»»

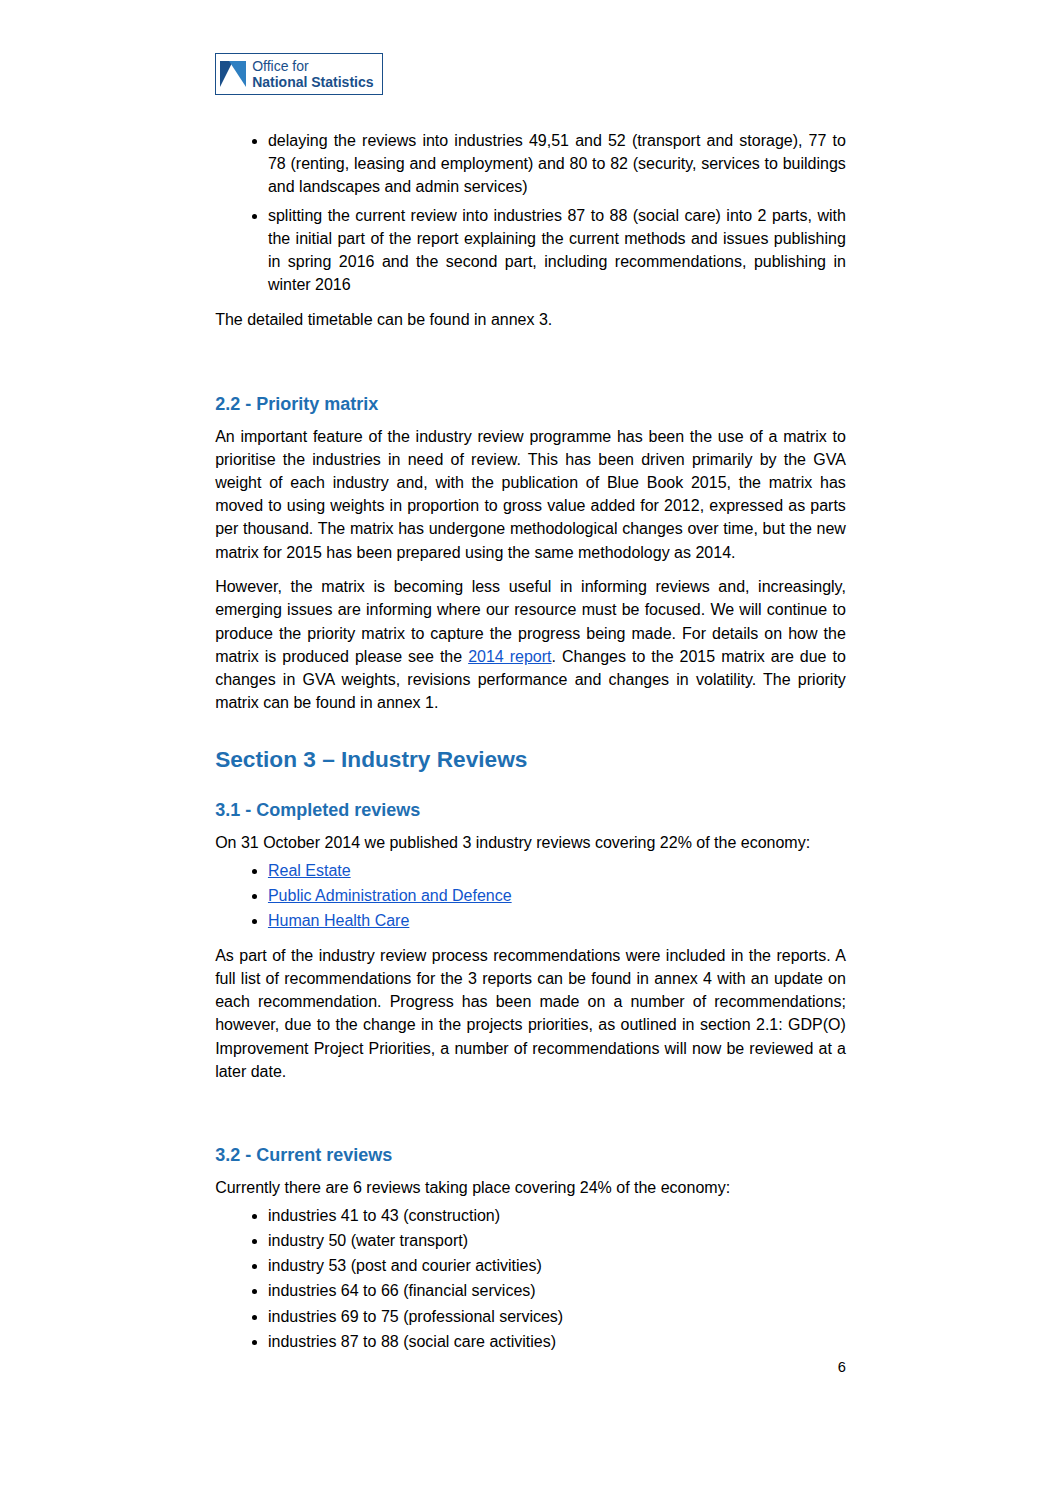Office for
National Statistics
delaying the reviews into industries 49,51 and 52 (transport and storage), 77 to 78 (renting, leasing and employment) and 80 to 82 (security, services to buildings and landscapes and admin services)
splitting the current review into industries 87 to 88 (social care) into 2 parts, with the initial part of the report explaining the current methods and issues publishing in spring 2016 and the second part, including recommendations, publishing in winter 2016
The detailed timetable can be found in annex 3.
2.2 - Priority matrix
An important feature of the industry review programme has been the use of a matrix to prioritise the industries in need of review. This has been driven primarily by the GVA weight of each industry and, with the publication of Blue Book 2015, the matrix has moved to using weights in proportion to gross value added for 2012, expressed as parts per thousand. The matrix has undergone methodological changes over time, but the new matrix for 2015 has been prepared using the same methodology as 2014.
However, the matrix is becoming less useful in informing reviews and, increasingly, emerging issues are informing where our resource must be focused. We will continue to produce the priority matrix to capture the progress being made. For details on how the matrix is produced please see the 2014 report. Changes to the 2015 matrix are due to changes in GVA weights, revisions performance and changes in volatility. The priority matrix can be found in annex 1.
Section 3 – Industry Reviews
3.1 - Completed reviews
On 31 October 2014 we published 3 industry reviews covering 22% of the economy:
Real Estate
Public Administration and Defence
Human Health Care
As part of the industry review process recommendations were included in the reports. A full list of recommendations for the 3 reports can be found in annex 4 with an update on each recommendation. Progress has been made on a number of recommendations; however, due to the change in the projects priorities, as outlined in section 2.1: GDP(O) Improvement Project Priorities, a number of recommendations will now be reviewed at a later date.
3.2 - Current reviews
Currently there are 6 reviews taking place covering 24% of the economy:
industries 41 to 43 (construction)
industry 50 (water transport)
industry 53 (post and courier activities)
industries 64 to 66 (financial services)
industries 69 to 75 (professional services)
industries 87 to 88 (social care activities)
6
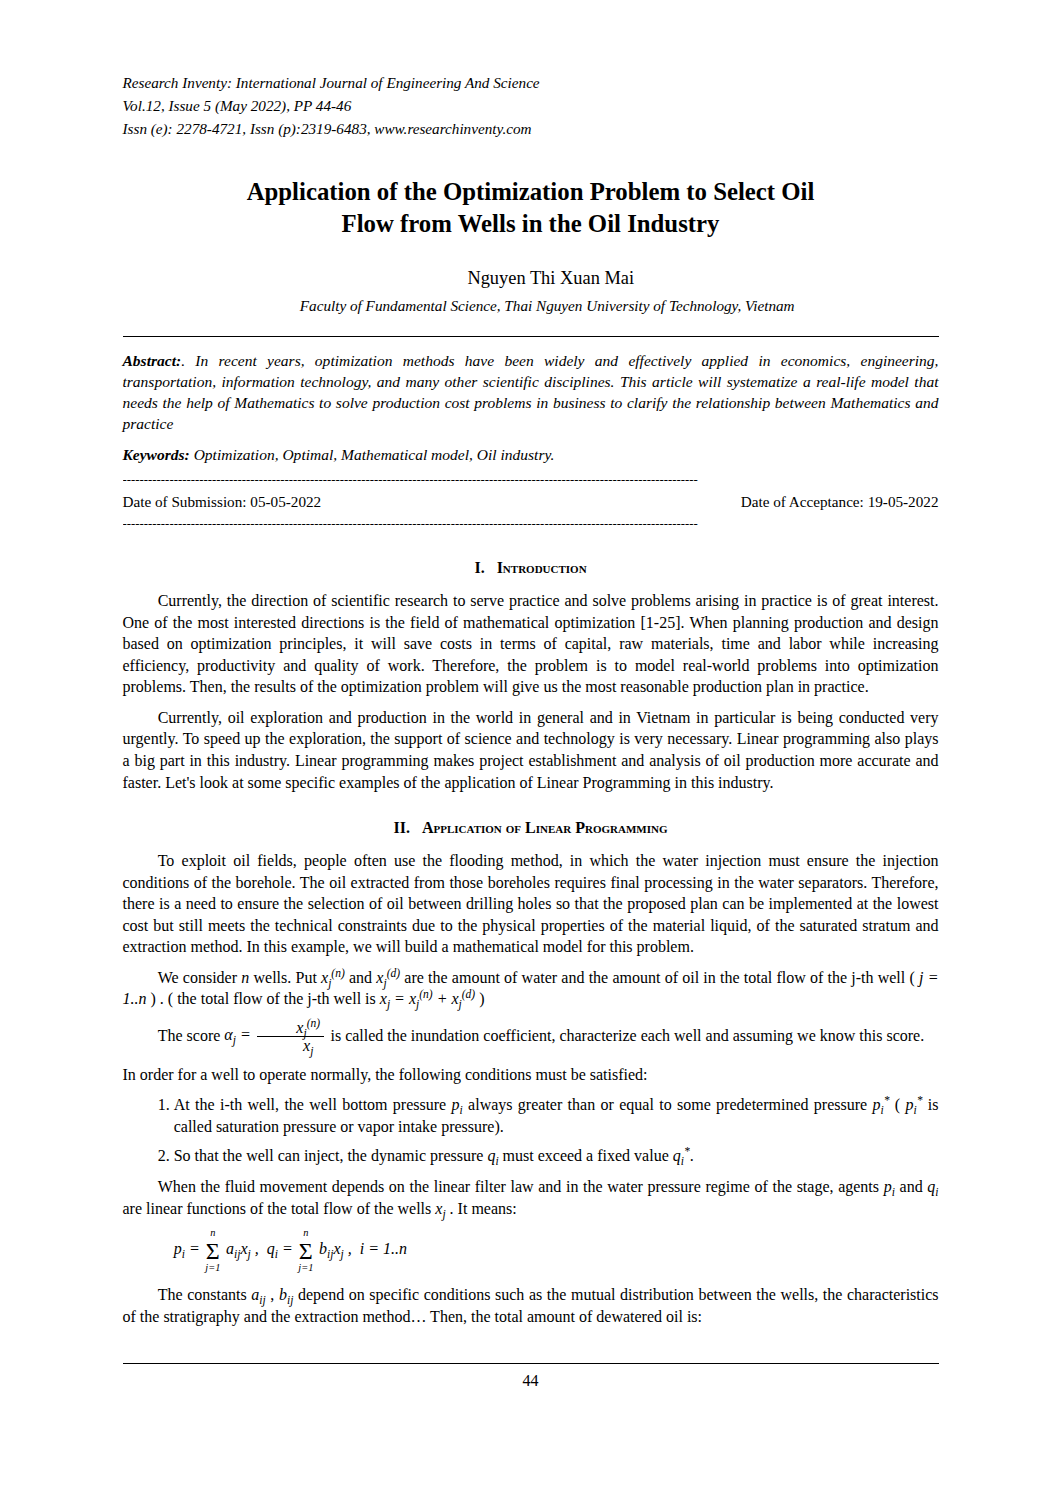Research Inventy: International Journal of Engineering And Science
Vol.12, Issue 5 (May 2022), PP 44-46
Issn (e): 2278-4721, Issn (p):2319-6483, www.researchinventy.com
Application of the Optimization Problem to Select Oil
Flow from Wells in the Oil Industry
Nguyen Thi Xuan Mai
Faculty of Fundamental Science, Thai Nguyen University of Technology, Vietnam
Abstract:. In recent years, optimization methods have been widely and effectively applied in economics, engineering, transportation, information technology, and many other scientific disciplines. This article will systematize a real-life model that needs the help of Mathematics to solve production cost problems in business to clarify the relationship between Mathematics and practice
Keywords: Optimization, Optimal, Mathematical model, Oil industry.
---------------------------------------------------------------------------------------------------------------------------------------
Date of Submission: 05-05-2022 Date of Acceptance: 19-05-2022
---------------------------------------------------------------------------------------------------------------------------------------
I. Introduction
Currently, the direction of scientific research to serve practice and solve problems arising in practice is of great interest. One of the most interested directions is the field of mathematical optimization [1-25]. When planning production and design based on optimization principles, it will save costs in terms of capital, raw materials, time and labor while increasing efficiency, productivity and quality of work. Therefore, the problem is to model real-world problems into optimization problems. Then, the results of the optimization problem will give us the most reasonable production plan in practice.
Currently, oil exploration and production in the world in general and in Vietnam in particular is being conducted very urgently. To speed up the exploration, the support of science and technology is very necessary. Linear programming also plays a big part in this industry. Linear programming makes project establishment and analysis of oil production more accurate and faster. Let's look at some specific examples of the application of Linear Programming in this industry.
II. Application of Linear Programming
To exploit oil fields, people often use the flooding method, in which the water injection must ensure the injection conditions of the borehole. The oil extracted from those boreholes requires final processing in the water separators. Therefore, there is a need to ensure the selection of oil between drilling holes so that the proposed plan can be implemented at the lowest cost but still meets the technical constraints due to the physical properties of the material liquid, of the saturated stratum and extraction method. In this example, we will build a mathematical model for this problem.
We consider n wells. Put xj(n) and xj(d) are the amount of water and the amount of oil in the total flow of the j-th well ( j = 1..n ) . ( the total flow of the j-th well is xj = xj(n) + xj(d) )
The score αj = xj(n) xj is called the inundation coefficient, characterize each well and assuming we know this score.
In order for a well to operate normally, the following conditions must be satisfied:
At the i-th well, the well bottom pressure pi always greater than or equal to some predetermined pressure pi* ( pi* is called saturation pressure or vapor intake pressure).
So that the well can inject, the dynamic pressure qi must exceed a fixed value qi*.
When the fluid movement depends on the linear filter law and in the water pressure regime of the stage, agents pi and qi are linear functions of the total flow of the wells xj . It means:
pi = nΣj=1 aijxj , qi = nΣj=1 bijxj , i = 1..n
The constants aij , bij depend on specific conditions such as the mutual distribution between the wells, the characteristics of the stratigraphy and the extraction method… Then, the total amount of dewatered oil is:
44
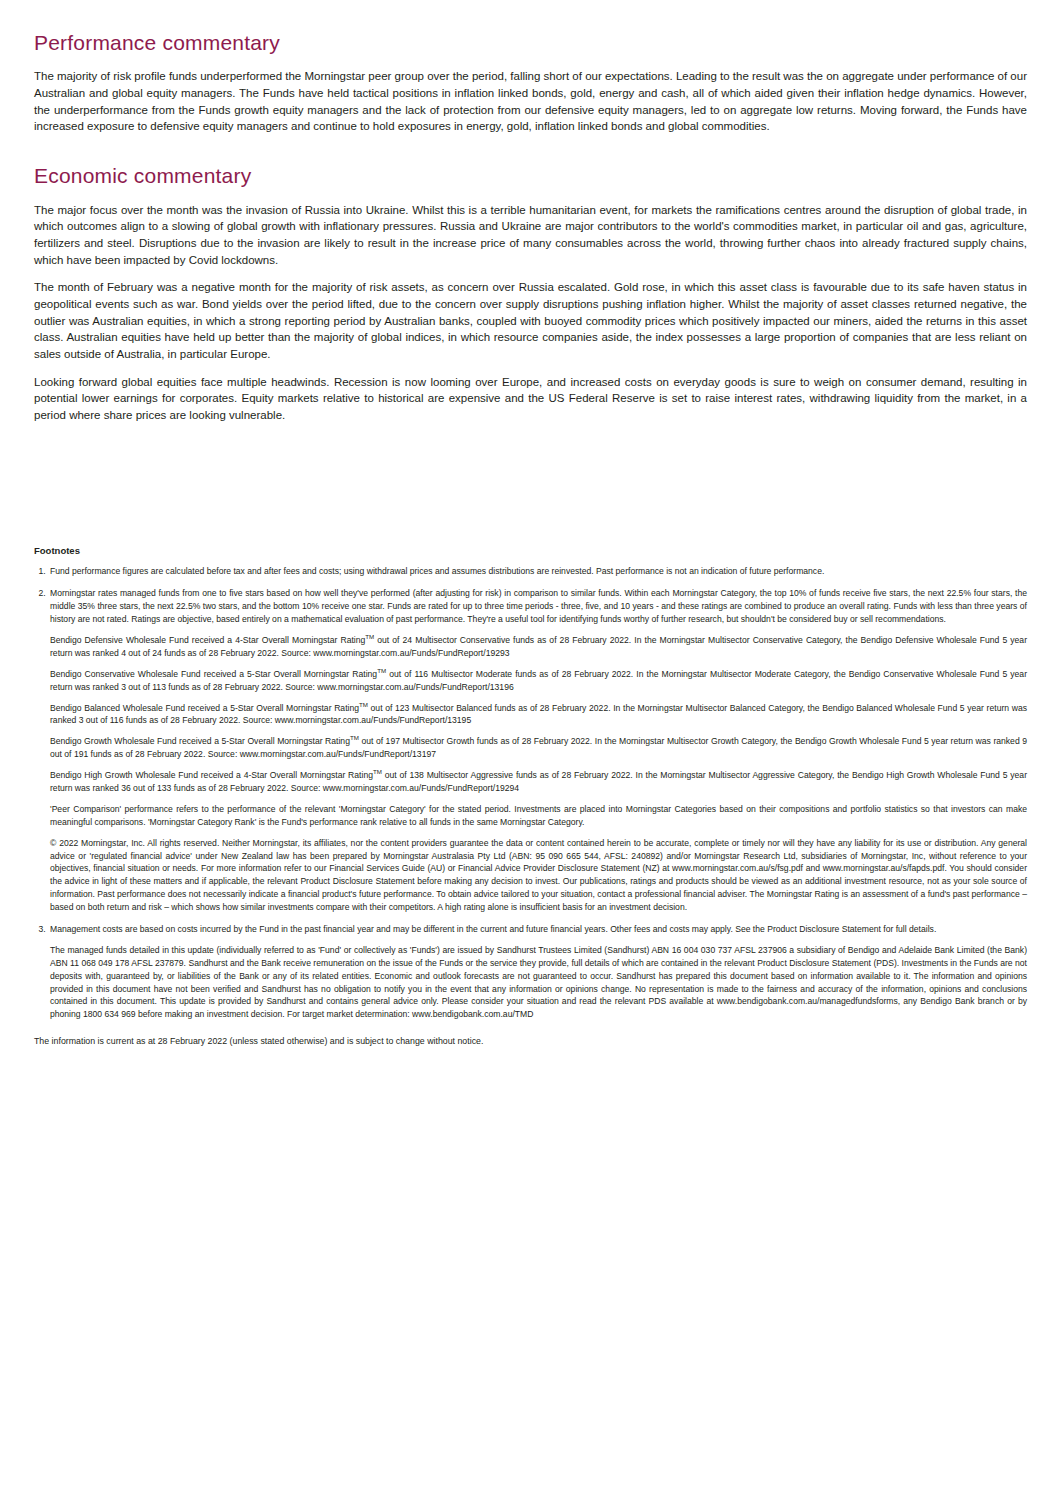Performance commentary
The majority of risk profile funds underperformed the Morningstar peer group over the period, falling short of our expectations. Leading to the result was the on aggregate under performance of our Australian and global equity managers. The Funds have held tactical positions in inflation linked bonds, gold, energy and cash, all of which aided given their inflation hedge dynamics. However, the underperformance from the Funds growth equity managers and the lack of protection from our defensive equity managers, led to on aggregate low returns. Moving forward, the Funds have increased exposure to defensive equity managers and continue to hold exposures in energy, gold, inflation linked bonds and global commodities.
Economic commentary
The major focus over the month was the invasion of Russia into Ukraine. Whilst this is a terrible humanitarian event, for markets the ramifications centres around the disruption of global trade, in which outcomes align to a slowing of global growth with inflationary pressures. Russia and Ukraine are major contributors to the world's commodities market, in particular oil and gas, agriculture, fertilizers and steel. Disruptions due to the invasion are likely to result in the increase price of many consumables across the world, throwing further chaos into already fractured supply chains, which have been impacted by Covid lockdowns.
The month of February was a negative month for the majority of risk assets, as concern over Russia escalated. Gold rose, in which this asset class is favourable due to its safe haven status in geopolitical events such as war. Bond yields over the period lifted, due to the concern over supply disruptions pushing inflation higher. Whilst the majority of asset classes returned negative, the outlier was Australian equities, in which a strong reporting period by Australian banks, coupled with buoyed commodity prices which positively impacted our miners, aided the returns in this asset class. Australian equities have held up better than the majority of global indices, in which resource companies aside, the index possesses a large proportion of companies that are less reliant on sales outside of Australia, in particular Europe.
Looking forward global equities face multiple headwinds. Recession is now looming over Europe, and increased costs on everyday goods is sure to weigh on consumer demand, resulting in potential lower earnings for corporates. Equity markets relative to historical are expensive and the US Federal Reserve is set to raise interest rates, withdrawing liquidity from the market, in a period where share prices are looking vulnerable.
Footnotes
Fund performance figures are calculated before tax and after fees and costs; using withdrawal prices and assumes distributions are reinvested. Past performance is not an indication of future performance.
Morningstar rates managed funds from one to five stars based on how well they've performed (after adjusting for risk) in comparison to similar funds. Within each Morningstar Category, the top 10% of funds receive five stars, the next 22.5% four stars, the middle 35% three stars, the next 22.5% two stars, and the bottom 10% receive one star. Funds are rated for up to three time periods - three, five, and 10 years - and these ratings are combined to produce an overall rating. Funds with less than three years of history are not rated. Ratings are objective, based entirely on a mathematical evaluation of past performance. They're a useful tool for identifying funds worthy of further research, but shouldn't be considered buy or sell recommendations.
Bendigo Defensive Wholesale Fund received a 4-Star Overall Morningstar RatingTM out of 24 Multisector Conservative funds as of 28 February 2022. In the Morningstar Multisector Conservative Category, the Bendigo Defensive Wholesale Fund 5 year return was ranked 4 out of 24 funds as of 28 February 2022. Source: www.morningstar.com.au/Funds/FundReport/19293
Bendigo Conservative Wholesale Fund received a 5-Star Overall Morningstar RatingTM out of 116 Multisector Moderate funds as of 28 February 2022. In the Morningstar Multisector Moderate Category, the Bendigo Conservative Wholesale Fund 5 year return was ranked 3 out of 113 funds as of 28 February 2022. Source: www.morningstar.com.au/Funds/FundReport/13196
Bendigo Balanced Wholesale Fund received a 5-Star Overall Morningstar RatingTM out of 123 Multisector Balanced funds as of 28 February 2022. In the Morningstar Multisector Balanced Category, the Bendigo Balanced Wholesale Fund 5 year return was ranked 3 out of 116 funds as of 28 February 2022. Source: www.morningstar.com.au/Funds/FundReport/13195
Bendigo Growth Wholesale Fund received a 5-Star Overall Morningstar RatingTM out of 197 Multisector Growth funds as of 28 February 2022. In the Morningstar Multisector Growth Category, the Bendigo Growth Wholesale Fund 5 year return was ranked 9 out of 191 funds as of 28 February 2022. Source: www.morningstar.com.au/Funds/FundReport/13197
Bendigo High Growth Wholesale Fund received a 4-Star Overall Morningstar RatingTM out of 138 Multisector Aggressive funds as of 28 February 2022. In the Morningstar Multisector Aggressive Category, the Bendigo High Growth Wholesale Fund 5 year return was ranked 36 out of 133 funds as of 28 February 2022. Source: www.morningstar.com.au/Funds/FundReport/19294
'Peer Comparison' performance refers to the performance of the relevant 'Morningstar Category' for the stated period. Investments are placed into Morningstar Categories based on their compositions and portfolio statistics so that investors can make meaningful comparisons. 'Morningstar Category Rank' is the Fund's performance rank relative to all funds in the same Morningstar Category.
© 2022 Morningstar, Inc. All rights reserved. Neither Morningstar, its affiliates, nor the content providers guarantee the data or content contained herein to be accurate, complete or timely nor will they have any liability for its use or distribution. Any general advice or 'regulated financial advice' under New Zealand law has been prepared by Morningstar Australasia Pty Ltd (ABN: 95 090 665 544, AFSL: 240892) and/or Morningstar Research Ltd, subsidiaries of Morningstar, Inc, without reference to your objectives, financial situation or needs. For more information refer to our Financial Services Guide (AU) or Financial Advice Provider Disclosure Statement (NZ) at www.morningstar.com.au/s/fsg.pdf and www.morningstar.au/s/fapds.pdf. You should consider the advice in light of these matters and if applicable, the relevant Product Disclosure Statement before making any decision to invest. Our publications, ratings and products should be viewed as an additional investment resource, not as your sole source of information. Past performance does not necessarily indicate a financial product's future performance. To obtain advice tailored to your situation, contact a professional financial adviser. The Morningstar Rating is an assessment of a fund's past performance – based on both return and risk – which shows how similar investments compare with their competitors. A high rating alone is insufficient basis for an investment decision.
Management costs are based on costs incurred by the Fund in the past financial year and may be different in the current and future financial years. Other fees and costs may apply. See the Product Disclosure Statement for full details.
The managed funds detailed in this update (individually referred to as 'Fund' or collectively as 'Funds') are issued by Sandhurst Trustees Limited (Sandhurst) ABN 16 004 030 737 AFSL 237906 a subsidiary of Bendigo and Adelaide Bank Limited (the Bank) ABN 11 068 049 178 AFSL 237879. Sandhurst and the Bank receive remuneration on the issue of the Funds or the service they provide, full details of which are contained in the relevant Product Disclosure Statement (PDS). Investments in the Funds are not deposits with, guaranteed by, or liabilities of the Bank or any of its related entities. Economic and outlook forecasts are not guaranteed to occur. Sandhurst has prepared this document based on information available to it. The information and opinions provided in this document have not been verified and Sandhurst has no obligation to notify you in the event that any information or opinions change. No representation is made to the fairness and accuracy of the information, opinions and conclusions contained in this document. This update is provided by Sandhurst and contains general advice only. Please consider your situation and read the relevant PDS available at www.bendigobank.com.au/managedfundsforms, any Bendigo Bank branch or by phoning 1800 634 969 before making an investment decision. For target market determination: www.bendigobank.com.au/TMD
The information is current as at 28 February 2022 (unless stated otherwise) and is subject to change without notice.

««

If a line of the listing contains the string "where", count it; then report the total alone.

Task answer
2